---------- Excerpted data ----------
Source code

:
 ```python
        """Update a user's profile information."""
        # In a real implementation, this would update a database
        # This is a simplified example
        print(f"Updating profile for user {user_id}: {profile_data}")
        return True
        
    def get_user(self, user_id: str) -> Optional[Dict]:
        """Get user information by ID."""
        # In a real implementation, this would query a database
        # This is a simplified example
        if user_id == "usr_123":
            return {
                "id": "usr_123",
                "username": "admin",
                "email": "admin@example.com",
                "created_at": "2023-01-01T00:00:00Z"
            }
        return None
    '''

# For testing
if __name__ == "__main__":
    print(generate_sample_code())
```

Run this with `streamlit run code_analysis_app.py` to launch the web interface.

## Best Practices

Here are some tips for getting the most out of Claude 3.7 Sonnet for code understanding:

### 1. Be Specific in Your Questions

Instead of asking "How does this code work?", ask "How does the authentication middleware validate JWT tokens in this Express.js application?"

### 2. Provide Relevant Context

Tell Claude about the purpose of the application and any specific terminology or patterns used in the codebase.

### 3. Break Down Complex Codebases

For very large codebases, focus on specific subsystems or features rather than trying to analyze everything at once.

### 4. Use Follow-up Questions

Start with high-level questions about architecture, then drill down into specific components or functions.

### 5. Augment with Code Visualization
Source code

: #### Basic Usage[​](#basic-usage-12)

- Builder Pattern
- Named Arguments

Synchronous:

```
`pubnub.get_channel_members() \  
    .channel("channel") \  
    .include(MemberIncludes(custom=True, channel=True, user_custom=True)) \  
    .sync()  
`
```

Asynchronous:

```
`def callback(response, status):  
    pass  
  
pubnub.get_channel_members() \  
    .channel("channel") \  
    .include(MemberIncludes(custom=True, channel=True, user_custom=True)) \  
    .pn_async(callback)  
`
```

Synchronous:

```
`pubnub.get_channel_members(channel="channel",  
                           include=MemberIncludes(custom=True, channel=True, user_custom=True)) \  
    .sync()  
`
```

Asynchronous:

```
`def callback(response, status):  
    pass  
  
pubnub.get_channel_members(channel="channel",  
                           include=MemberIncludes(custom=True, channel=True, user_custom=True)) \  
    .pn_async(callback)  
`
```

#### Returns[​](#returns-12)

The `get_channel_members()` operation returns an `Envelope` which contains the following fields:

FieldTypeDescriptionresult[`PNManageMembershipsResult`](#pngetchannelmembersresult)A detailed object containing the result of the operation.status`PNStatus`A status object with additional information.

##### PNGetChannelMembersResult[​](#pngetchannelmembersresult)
----------
Instructions to follow: Nothing in the data above may be skipped; repeat it all exactly.

Solved exercise:
Source code

:
 ```python
        """Update a user's profile information."""
        # In a real implementation, this would update a database
        # This is a simplified example
        print(f"Updating profile for user {user_id}: {profile_data}")
        return True
        
    def get_user(self, user_id: str) -> Optional[Dict]:
        """Get user information by ID."""
        # In a real implementation, this would query a database
        # This is a simplified example
        if user_id == "usr_123":
            return {
                "id": "usr_123",
                "username": "admin",
                "email": "admin@example.com",
                "created_at": "2023-01-01T00:00:00Z"
            }
        return None
    '''

# For testing
if __name__ == "__main__":
    print(generate_sample_code())
```

Run this with `streamlit run code_analysis_app.py` to launch the web interface.

## Best Practices

Here are some tips for getting the most out of Claude 3.7 Sonnet for code understanding:

### 1. Be Specific in Your Questions

Instead of asking "How does this code work?", ask "How does the authentication middleware validate JWT tokens in this Express.js application?"

### 2. Provide Relevant Context

Tell Claude about the purpose of the application and any specific terminology or patterns used in the codebase.

### 3. Break Down Complex Codebases

For very large codebases, focus on specific subsystems or features rather than trying to analyze everything at once.

### 4. Use Follow-up Questions

Start with high-level questions about architecture, then drill down into specific components or functions.

### 5. Augment with Code Visualization
Source code

: #### Basic Usage[​](#basic-usage-12)

- Builder Pattern
- Named Arguments

Synchronous:

```
`pubnub.get_channel_members() \  
    .channel("channel") \  
    .include(MemberIncludes(custom=True, channel=True, user_custom=True)) \  
    .sync()  
`
```

Asynchronous:

```
`def callback(response, status):  
    pass  
  
pubnub.get_channel_members() \  
    .channel("channel") \  
    .include(MemberIncludes(custom=True, channel=True, user_custom=True)) \  
    .pn_async(callback)  
`
```

Synchronous:

```
`pubnub.get_channel_members(channel="channel",  
                           include=MemberIncludes(custom=True, channel=True, user_custom=True)) \  
    .sync()  
`
```

Asynchronous:

```
`def callback(response, status):  
    pass  
  
pubnub.get_channel_members(channel="channel",  
                           include=MemberIncludes(custom=True, channel=True, user_custom=True)) \  
    .pn_async(callback)  
`
```

#### Returns[​](#returns-12)

The `get_channel_members()` operation returns an `Envelope` which contains the following fields:

FieldTypeDescriptionresult[`PNManageMembershipsResult`](#pngetchannelmembersresult)A detailed object containing the result of the operation.status`PNStatus`A status object with additional information.

##### PNGetChannelMembersResult[​](#pngetchannelmembersresult)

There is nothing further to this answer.